## Work to complete
Could the lines from the start of the data through the line with "left shoulder: (388, 91)" be set down exactly, with no pictures among them?

[Data items]

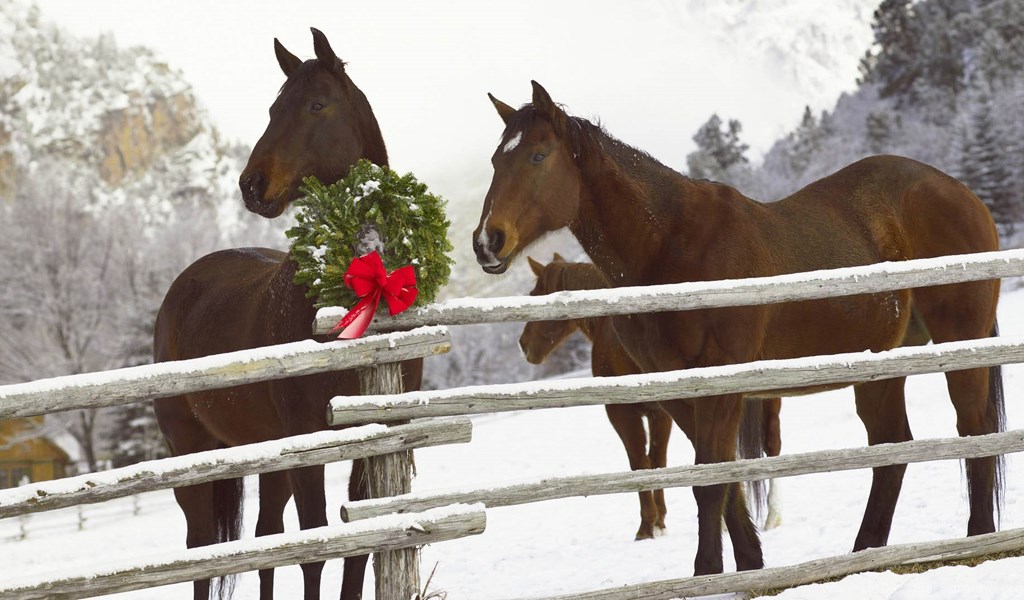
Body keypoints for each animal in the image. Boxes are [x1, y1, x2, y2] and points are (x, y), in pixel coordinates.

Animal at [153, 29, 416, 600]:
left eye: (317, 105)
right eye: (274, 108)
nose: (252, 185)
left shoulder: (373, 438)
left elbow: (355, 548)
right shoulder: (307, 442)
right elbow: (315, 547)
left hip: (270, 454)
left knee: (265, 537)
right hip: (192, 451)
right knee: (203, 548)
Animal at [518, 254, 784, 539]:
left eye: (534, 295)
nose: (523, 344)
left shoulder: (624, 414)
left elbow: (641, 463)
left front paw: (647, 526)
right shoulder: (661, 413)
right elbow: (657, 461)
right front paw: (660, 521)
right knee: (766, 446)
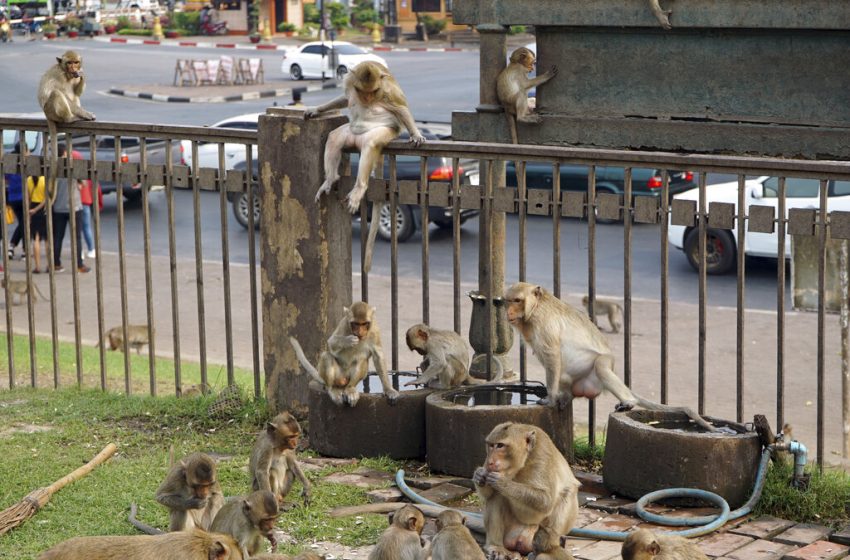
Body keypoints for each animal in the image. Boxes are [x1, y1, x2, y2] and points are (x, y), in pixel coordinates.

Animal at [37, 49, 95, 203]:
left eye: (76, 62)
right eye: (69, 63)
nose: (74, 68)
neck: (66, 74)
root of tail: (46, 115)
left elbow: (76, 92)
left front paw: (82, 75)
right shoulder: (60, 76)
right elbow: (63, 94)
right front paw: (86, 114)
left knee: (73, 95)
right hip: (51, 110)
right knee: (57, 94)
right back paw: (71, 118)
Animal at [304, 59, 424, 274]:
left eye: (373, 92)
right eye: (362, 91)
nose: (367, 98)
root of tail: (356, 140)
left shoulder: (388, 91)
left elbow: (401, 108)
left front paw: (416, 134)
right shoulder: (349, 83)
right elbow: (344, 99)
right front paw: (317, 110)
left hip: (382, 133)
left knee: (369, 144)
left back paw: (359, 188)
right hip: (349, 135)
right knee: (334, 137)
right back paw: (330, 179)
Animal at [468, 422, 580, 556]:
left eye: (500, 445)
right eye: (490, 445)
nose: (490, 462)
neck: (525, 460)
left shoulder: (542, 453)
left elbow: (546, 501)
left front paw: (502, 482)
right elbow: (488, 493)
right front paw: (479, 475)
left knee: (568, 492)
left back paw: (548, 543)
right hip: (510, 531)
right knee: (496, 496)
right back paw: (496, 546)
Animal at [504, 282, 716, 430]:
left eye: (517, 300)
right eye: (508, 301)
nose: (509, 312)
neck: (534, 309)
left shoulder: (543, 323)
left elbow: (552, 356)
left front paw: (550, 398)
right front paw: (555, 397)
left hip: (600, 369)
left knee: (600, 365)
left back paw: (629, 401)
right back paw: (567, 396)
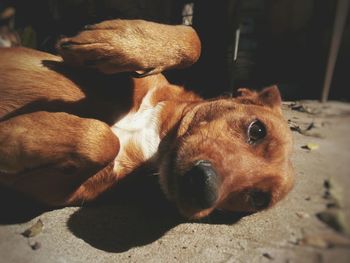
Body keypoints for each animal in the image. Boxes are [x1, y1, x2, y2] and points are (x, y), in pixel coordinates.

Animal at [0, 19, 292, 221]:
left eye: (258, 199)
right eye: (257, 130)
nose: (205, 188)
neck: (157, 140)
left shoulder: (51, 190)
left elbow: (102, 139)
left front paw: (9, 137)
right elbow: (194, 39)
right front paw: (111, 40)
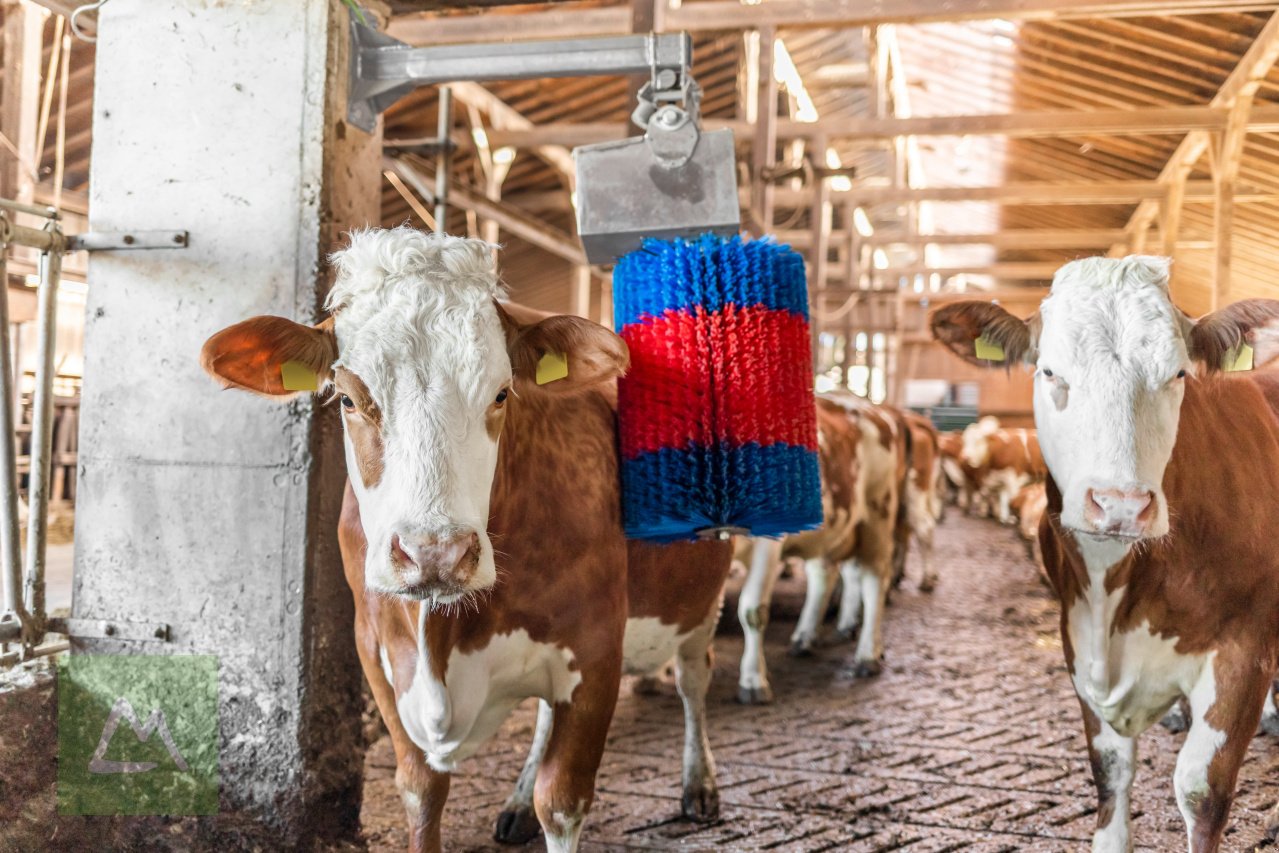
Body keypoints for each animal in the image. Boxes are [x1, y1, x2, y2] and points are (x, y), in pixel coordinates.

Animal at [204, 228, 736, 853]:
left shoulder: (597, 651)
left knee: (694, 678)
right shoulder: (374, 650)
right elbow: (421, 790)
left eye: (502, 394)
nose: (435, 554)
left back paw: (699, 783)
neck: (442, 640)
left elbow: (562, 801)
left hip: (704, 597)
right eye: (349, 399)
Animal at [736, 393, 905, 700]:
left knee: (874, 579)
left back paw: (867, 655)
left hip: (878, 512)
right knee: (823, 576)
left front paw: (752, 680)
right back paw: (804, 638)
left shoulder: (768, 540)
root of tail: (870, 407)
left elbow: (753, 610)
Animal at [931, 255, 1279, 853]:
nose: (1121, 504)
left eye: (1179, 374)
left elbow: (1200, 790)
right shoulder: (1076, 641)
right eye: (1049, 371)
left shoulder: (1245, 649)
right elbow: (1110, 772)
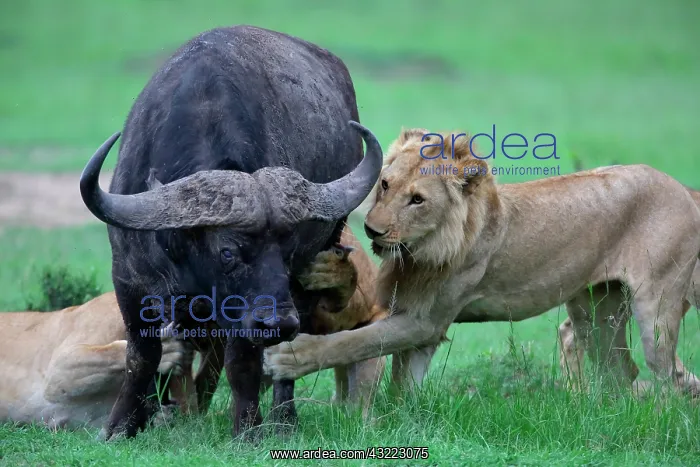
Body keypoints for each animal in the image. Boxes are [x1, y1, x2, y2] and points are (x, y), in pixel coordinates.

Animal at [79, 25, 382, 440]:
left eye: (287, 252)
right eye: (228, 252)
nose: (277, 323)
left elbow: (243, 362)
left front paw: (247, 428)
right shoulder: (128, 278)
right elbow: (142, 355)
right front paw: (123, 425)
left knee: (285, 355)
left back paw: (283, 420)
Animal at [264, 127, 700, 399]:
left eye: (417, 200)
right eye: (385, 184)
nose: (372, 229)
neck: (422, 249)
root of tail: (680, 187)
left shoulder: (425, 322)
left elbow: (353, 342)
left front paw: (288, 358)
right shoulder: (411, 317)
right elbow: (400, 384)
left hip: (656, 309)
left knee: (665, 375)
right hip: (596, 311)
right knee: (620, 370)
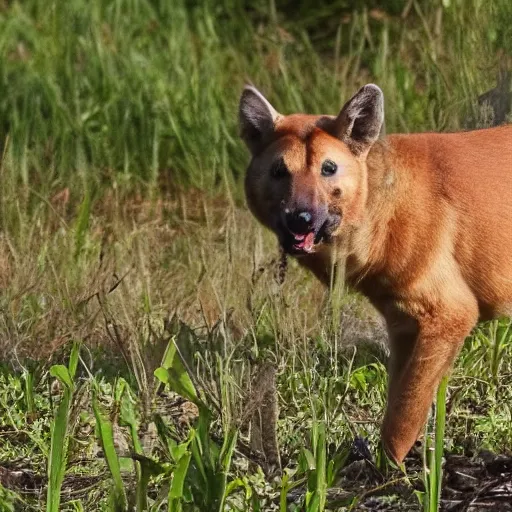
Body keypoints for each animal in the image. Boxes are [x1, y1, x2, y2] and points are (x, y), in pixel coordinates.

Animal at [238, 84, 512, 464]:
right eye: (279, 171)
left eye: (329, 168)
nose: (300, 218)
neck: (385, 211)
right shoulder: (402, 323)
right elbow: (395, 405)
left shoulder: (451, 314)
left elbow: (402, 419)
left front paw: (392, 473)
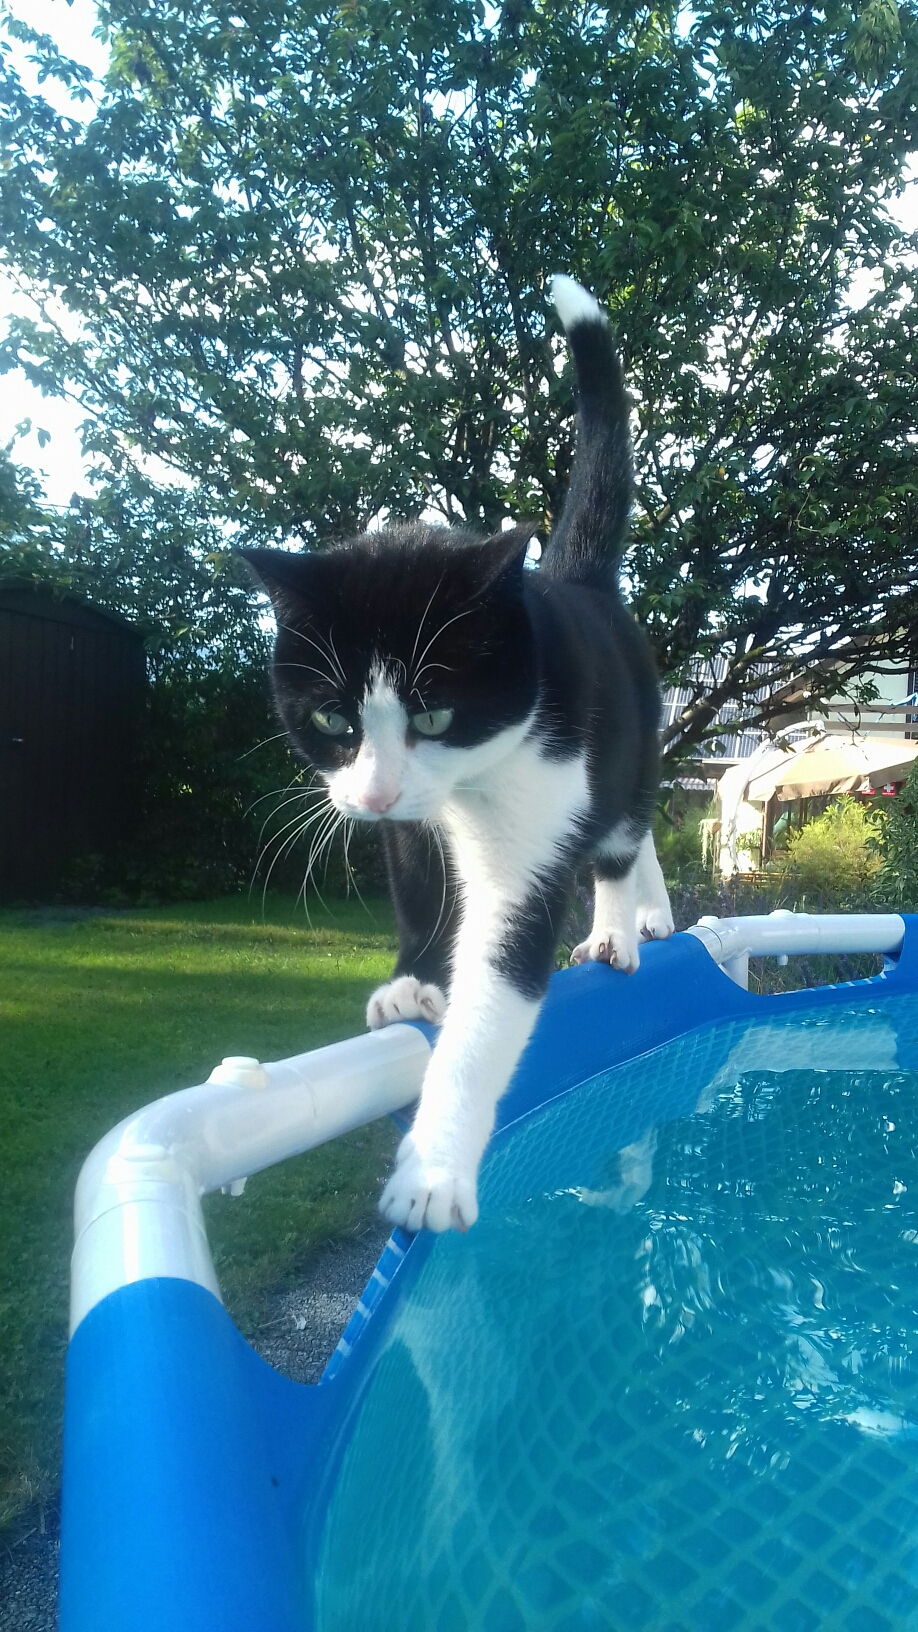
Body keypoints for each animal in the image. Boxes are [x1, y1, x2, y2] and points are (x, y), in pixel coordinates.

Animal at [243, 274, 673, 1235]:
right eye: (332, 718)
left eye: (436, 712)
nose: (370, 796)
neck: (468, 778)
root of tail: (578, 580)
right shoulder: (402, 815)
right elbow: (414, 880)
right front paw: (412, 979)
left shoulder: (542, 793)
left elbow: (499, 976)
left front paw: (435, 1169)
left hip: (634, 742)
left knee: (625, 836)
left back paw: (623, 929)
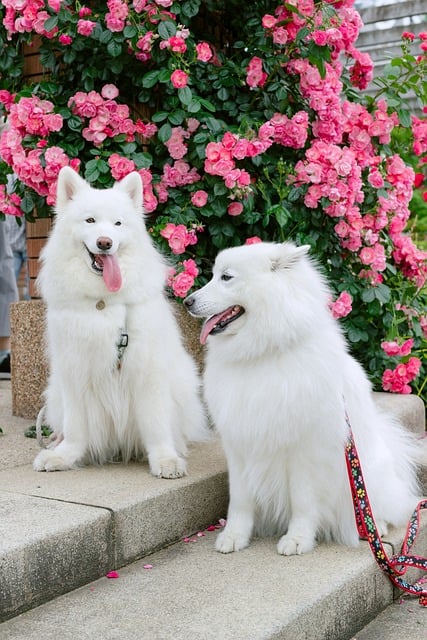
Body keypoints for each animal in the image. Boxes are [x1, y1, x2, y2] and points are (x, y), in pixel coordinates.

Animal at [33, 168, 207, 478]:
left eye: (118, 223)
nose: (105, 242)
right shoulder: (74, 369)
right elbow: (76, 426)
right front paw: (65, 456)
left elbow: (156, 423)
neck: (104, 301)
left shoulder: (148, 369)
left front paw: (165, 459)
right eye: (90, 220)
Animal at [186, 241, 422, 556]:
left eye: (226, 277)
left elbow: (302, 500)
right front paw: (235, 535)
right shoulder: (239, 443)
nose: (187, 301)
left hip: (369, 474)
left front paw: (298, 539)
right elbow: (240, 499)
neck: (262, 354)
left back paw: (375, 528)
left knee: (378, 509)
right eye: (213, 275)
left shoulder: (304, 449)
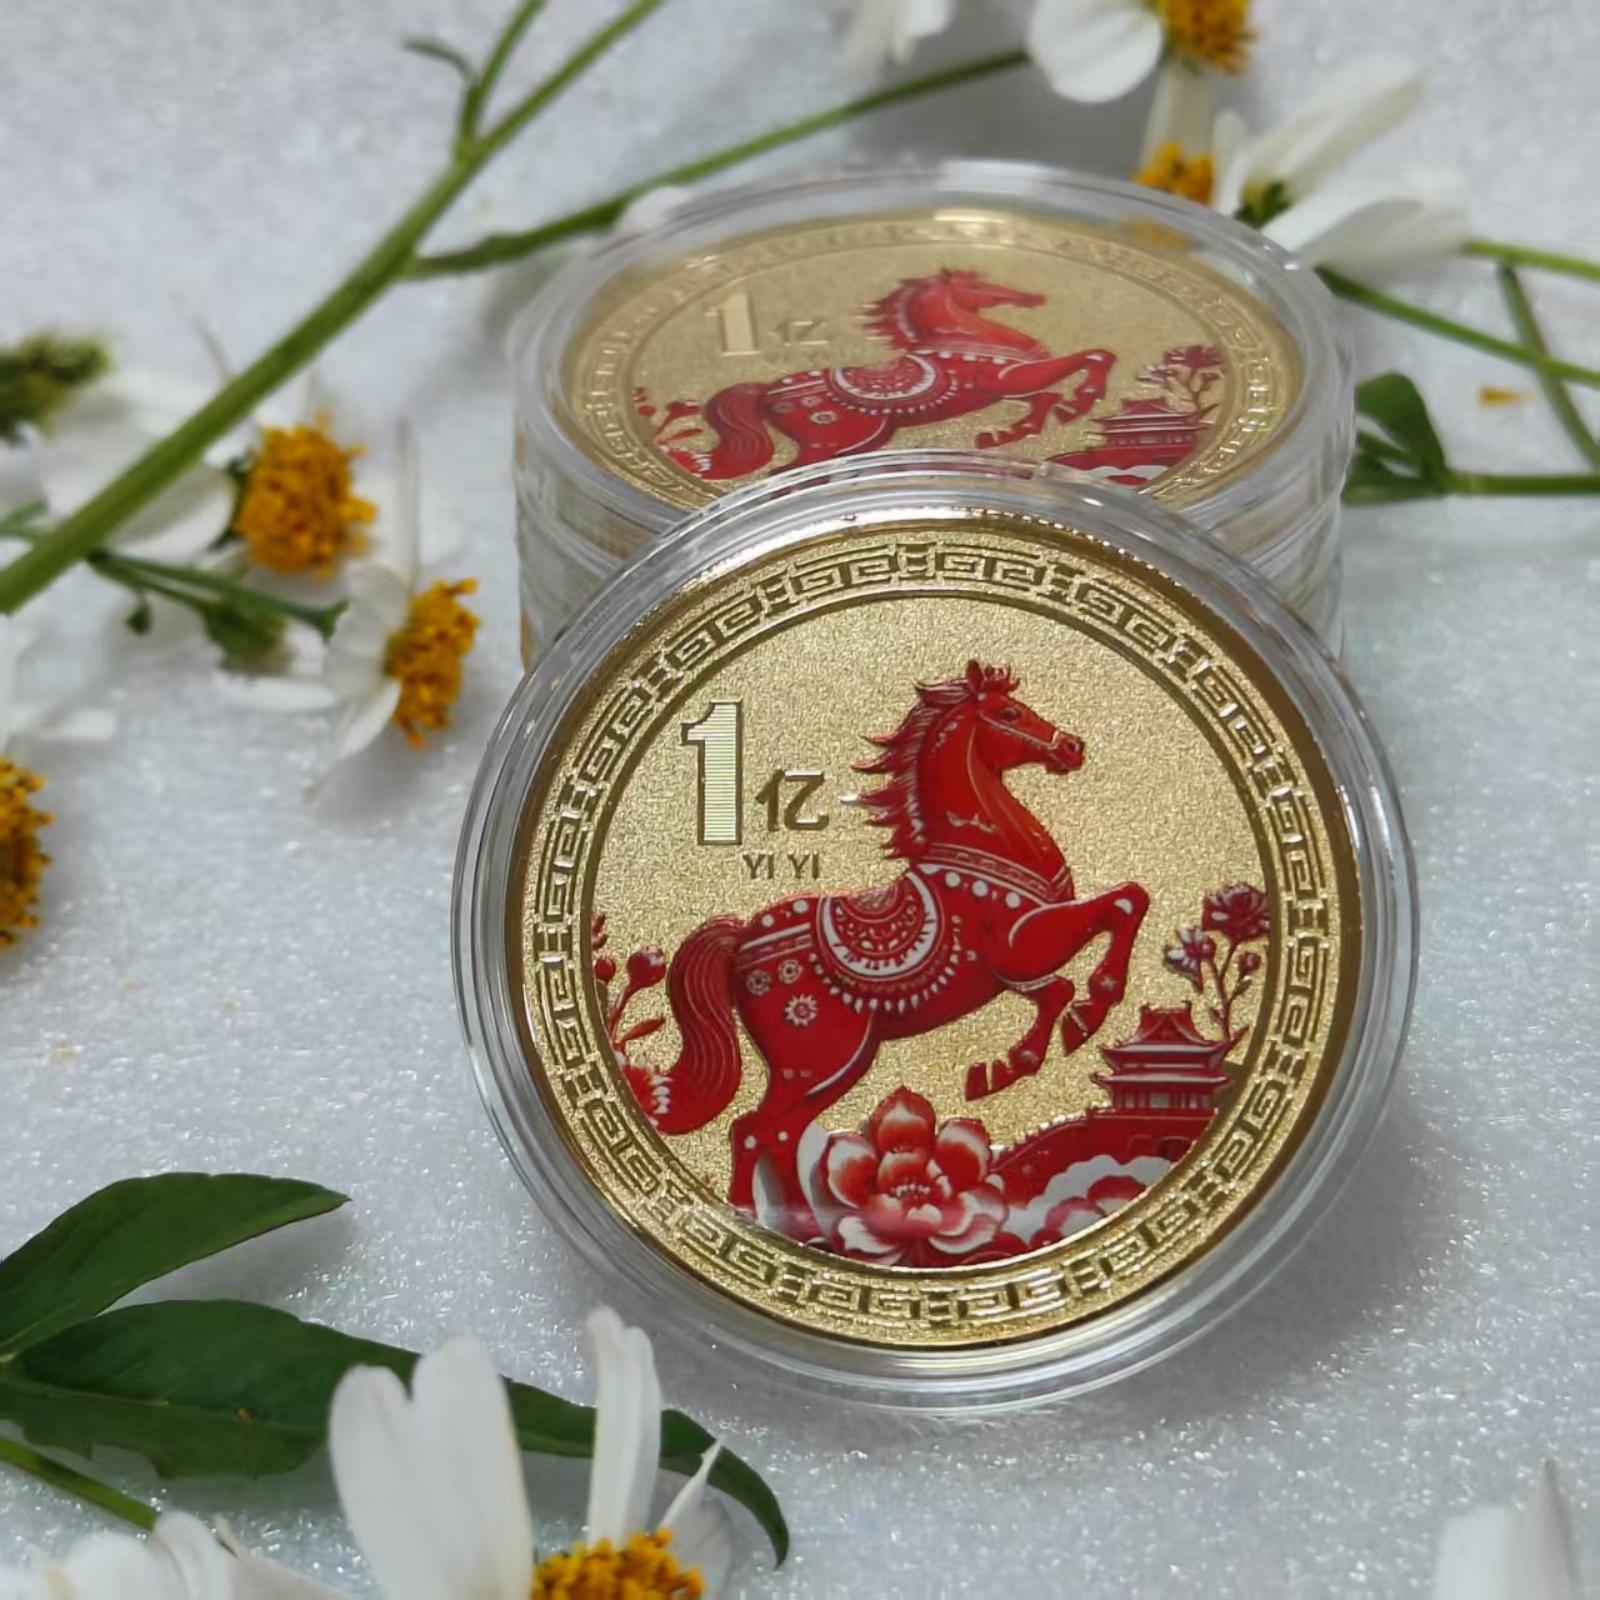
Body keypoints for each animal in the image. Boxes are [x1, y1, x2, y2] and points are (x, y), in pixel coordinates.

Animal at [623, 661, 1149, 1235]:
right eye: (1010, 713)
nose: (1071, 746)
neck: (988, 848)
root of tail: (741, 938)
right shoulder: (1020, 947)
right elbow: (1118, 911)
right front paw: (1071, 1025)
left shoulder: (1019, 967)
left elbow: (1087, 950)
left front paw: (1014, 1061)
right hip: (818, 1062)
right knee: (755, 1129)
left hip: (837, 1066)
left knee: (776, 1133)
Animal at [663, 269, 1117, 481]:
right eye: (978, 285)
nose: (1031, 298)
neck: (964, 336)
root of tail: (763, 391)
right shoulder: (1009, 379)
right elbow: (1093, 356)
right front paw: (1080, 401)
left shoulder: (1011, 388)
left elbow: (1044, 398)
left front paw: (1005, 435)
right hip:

## The completed task
Body keypoints for each animal in the image. Boxes are [x1, y1, x2, y2] and points are (x, y), in pixel coordinates.

Animal at [153, 29, 416, 600]:
left eye: (317, 105)
right eye: (274, 108)
nose: (252, 185)
left shoulder: (373, 438)
left elbow: (355, 548)
right shoulder: (307, 442)
right elbow: (315, 547)
left hip: (270, 454)
left knee: (265, 537)
right hip: (192, 451)
right knee: (203, 548)
Animal at [518, 254, 784, 539]:
left eye: (534, 295)
nose: (523, 344)
left shoulder: (624, 414)
left elbow: (641, 463)
left front paw: (647, 526)
right shoulder: (661, 413)
right elbow: (657, 461)
right front paw: (660, 521)
right knee: (766, 446)
Body keypoints for each animal in the image. Boxes are [x1, y1, x2, y2] and points are (x, y), in pixel coordinates.

Animal at [37, 49, 95, 203]:
left eye: (76, 62)
right eye: (69, 63)
nose: (74, 68)
neck: (66, 74)
root of tail: (46, 115)
left elbow: (76, 92)
left front paw: (82, 75)
right shoulder: (60, 76)
right elbow: (63, 94)
right front paw: (86, 114)
left knee: (73, 95)
right hip: (51, 110)
right knee: (57, 94)
right back paw: (71, 118)
Animal at [304, 59, 424, 274]:
left eye: (373, 92)
right eye: (362, 91)
nose: (367, 98)
root of tail: (356, 140)
left shoulder: (388, 91)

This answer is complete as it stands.